Elm City COMPASS of New Haven was honored with the Yale Department of Psychiatry's Mental Health Advocacy Award at the 2023 Yale-NAMI Conference on Neuroscience and Mental Health held May 13 at The Anlyan Center.
Elm City COMPASS is a community-based initiative to create a system of sustainable supports for people in New Haven who experience a mental health or substance use crisis. The organization maintains a crisis response team and collaborates with emergency service agencies in the city.
It is directed by Jacob Tebes, PhD, professor of psychiatry (psychology), in the Child Study Center and of Public Health (Social and Behavioral Sciences).
Tebes accepted an award plaque at the conference from John Krystal, MD, Robert L. McNeil, Jr. Professor of Translational Research and professor of psychiatry, of neuroscience, and psychology, and chair of the Yale Department of Psychiatry. Tebes and other affiliates of Elm City COMPASS then gave the audience an overview of the program and outlined plans to expand services in New Haven.
Other speakers at the conference included:
- Ronald Byrd, Robert Forlano, Steve Olsen, Joy Kaufman, PhD: "Participatory Research: Giving Voice to Clients at CMHC."
- Mark Costa, MD, MPH; Sylvia Cooper; Graziela Reis, MPH; Fabiola Arbelo Cruz, MD: "The Imani Breakthrough Project: A Cultural and Faith-Based Harm Reduction Recovery Initiative for Black and Latinx Communities in Response to Our Current Opioid Crisis."
- Philip Corlett, PhD: "SING - Songmaking in Groups and the Impact of Music on Psychosis"
Christopher Pittenger, MD, PhD, Elizabeth Mears and House Jameson Professor of Psychiatry, was the conference organizer. He was assisted by Jessica Costeines, PhD, program manager of the Clinical Neuroscience Research Unit at Yale School of Medicine.
The conference has been held annually since 1992 and is sponsored by the Yale Department of Psychiatry, the Connecticut chapter of the National Alliance for Mental Illness (NAMI), and Yale Center for Brain and Mind Health.
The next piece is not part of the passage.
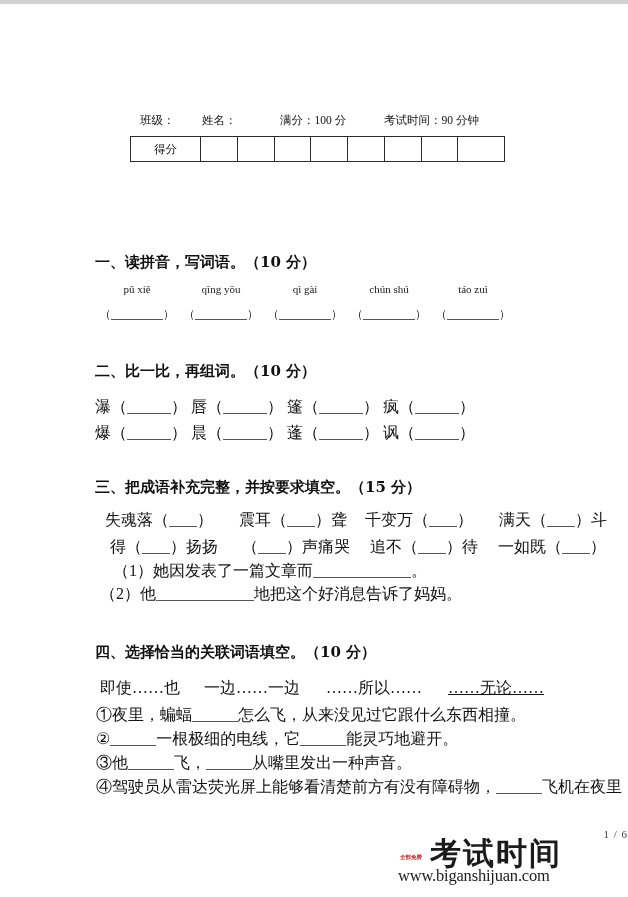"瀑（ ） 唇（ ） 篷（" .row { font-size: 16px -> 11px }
The Mental Health Advocacy Award has been given by the Department of Psychiatry every year since 2006 and, in most years, is announced at the Neuroscience Conference. Past recipients of this award have had major impacts on treatment, research, reduction of stigma, and enhancement of the wellbeing of those with mental illness through their advocacy, political action, and sharing of their own lived experience.